Две недели назад заносы из категории "ни пройти, ни проехать" были, слава Богу, на моей стороне, и мне удалось отвертеться от очередного выезда в свет. Я готов был вместо Мими спеть ее арию из конца третьего акта, в которой она благословляет зиму и просит солнце, птиц и цветы не торопиться с весной, ведь до той поры Рудольф останется с ней. Но, увы, предательское солнце не только в два дня съело все сугробы, но и высушило дорогу до такой степени, что мне ничего другого не оставалось, как засунуть себя во фрак, вызвать заблаговременно шофера - ехать самому было совершенно противно моему общественному статусу - и, полному самых мрачных предчувствий тащиться на это музыкальное заклание.
Страшная, плохо представимая аборигенам, удаленность моего обиталища от центра поселкового мироздания, однако же, сыграла мне на руку. Под преувеличенно жалостливые "ахи" и "охи" ("Неужели, господин Бобер, вы и впрямь нас уже покидаете?" - "Да, помилуйте, ночь уже на дворе, на дороге ни зги, а вы ведь знаете, в какую глухомань мне возвращаться!" - "Но, право же, куда вам спешить, разве вас ждут? Тогда темнота ваша союзница!" - "Сударыня, есть тайны, которые у мужчины можно вырвать только с сердцем!" - "Но почти полная луна" - "Ах, я даже не знаю, союзница ли она мне нынче ночью!") я отбыл, пожав по дороге две-три по-рыбьи холодные и вялые ладони и изо всех сил стараясь не допустить до срока предательскую ухмылку на романтически запечатанные губы, а через три четверти часа уже ополаскивал душу у патефона. Первым утешителем пожаловал ко мне богоподобный Леонид Собинов, прикинувшийся на сей раз Надиром..."
- В сия-яньи ночи лу-у-унной е-ё-ё я увидал! И арфой многострунной чудный голос прозвучал! - замурлыкал я, довольный совершенным сходством своих музыкальных пристрастий со вкусами Бобера. - В тиши благоуха-а-анной лили-и-ся зву-уки те,... - откинувшись в кресле я почти услышал где-то рядом волшебный голос Собинова, слегка заштрихованный шорохами и потрескиванием патефонного диска.
- Собинова, - поинтересовался мой двойник в оконной раме, - именно Собинова, а не, скажем, Лемешева?
- Ну да, - подтвердил я, - записи Лемешева совсем по-другому звучат.
- О, так у вас, верно и другие пластинки Леонида Витальевича имеются? - не отставал он. - И часто вы их слушаете?
- Нет, почему же обязательно пластинки, - не слишком уверенно возразил я и заерзал в кресле. - Я вот фильм когда-то смотрел, "Филер" называется, и там как раз эта ария на заднем плане проходит.

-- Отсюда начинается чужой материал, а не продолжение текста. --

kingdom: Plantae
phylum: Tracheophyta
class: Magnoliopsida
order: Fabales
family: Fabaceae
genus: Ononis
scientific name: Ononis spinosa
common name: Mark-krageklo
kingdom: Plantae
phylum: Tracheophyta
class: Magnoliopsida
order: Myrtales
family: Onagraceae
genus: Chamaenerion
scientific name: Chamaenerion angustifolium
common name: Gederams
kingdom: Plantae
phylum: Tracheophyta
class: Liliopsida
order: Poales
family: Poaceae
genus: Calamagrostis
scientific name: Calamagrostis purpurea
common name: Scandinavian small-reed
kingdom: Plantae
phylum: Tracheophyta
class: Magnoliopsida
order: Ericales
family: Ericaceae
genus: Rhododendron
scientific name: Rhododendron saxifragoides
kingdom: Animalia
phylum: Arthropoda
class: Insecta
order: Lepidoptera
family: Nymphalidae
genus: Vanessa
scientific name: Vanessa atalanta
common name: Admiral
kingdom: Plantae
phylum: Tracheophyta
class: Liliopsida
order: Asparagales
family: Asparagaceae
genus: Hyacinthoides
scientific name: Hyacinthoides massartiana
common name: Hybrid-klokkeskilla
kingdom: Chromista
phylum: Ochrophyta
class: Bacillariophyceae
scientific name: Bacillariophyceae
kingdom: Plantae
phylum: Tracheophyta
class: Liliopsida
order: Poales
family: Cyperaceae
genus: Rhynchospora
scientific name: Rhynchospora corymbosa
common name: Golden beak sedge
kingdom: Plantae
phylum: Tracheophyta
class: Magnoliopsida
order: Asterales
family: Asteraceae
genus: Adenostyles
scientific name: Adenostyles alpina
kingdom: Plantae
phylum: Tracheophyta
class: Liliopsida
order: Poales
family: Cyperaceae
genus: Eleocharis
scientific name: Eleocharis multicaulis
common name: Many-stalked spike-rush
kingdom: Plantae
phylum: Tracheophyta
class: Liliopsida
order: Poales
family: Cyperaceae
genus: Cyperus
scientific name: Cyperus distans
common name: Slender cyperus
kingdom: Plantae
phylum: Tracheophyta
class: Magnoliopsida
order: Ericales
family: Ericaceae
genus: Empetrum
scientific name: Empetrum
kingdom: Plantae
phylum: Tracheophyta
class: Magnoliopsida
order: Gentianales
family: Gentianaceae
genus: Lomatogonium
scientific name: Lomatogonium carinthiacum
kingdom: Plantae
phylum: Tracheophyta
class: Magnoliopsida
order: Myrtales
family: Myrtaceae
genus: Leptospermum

И именно в старом патефонном варианте.
- Ах, "Филер"! Ну, "Филер" - это другое дело, там еще, помнится, Янковский с Абдуловым играют, - согласно качнулось ко мне отражение в стекле, и это движение отозвалось во мне странной дурнотой, будто я, заснув на воде, вдруг был перевернут речной волной, выдернут из дремы и теперь пытаюсь сообразить, кто я, что и зачем тут нахожусь.
- О, край, волшебный край! - теперь уже без распева пробормотал я и вернулся к запискам Бобера.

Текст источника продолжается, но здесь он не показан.